Broil on high about 6 inches from heat until salmon easily flakes with fork, about 10 minutes.
Juicy Lucy Burgers
From Frank Bonanno, makes 4 burgers.
1½ pounds ground beef (90 percent lean)
1 tablespoon Worcestershire sauce
1 tablespoon barbecue sauce
1 tablespoon ketchup
2 teaspoons salt
1 teaspoon black pepper
4 thick slices of cheddar cheese
2 teaspoons vegetable oil4 teaspoons butter, softened
4 hamburger buns
4 slices tomato
4 pieces romaine lettuce
4 slices white onion
Place ground beef in mixing bowl and add Worcestershire sauce, barbecue sauce, ketchup, salt and pepper. Mix well.
Divide the beef mixture into eight even-sized balls and press them into patties. Lay four of the patties on a clean kitchen work surface and place a slice of cheese onto each patty. Top each patty with another patty so the cheese is sandwiched between the two. Using your fingers, press the edges of the patties together so the cheese is encased in the hamburger.
Get a large skillet very hot, add vegetable oil and patties. Cook until golden brown on each side, until cheese begins to melt out.
While burgers are cooking, spread soft butter onto the hamburger buns and toast until butter melts and buns become crisp.
Place the burgers on the buns and top with tomato, lettuce and onion. Serve with your favorite condiments (I like mayo, ketchup and mustard).

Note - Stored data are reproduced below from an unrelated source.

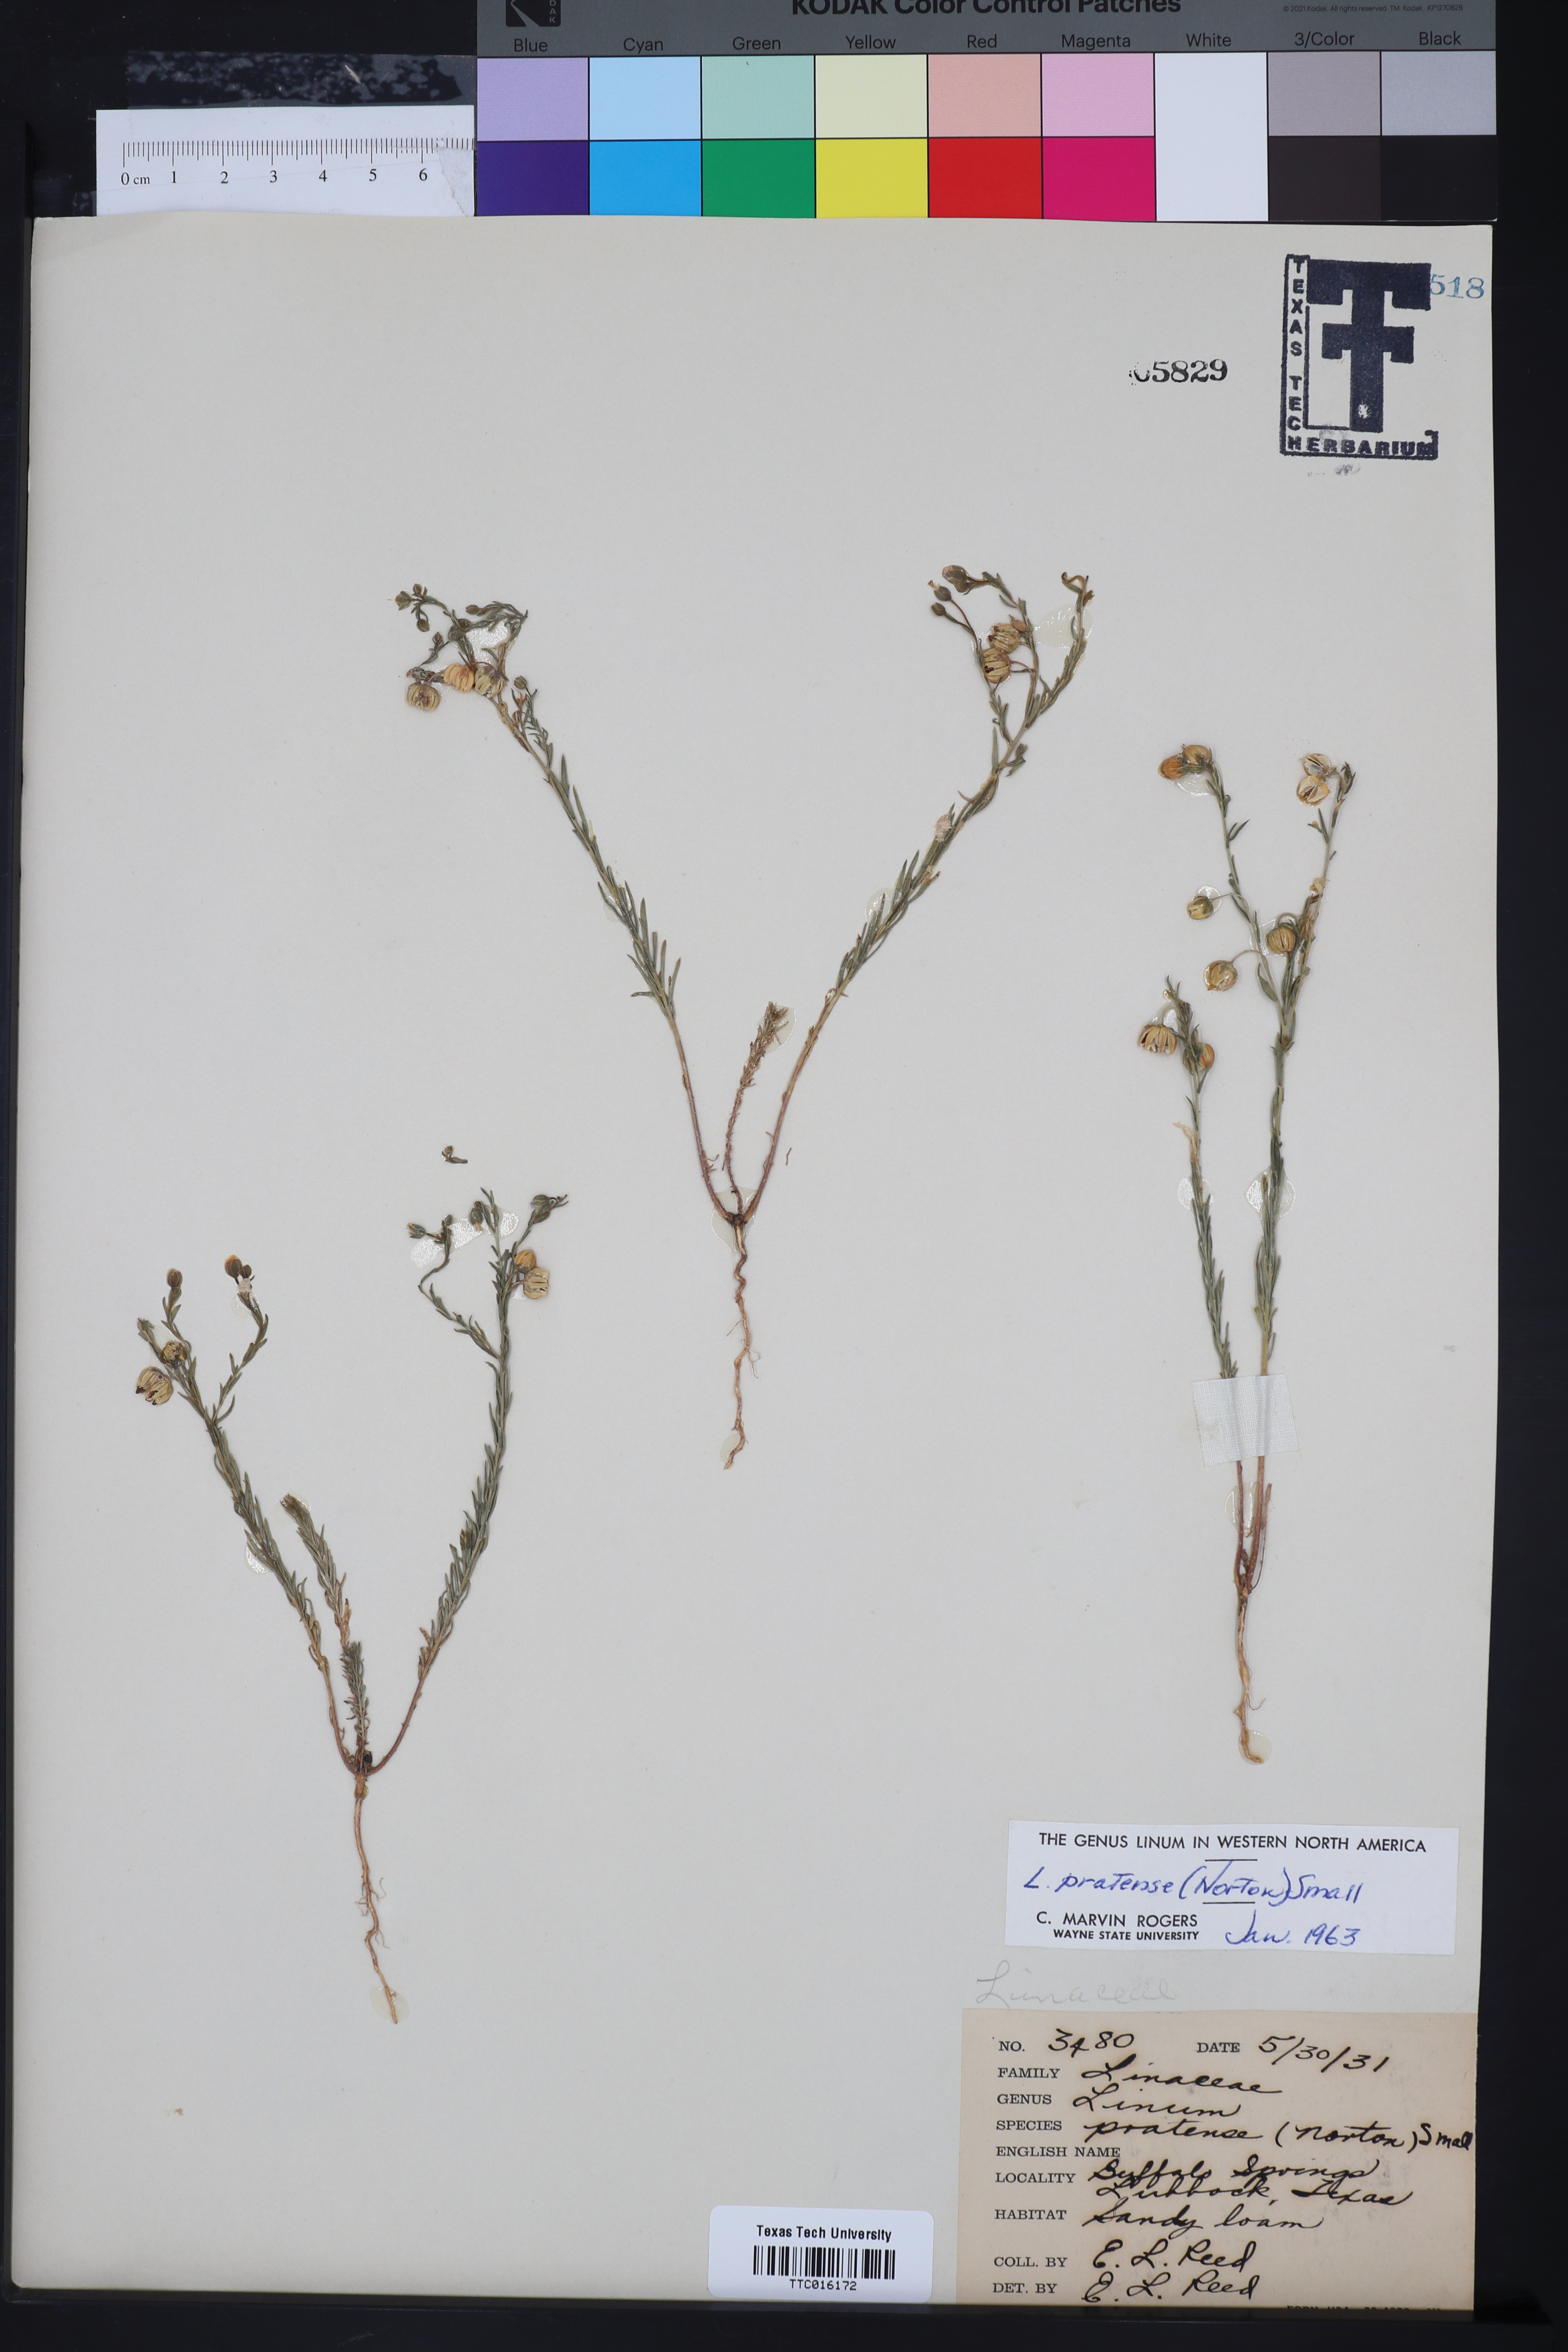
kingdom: Plantae
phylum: Tracheophyta
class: Magnoliopsida
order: Malpighiales
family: Linaceae
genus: Linum
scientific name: Linum pratense
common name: Norton's flax
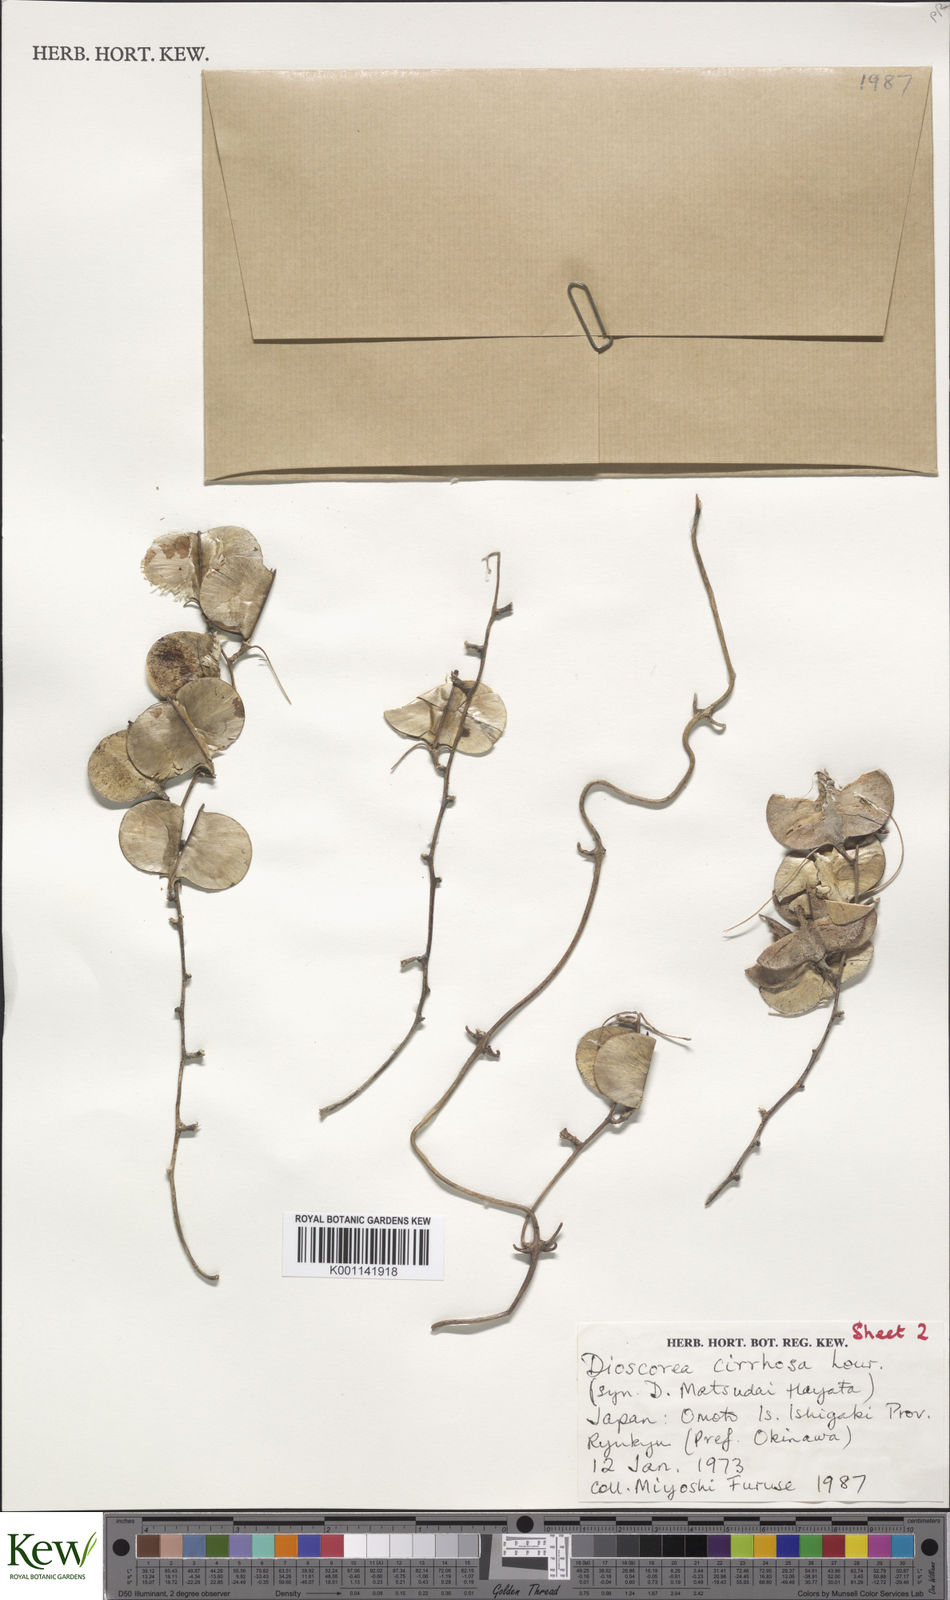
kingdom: Plantae
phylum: Tracheophyta
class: Liliopsida
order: Dioscoreales
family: Dioscoreaceae
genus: Dioscorea
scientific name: Dioscorea cirrhosa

Frank Bonanno’s Sunday Pasta
4 quarts water
5 teaspoons kosher salt, divided
1 pound spaghetti noodles
½ cups extra-virgin olive oil
1 tablespoon minced garlic
1 teaspoon chile flakes (optional)
3 tablespoons butter
4 cups fresh arugula
1 teaspoon ground pepper
1 cup grated Parmesan cheese
In a large pot, bring water and 4 teaspoons kosher salt to a boil. Add the pasta and cook according to directions on the box or until pasta is al dente.
While pasta is cooking, put large sauté pan on medium heat and add olive oil. Don’t let it smoke.
Add garlic and cook until golden brown, about 2 minutes. Add chile flakes (if using). Remove pan from heat, add butter, arugula, remaining salt and pepper.
When pasta is done, drain and transfer to sauté pan. Toss the pasta and wilt the arugula slightly. Sprinkle in Parmesan cheese and divide between four bowls to serve.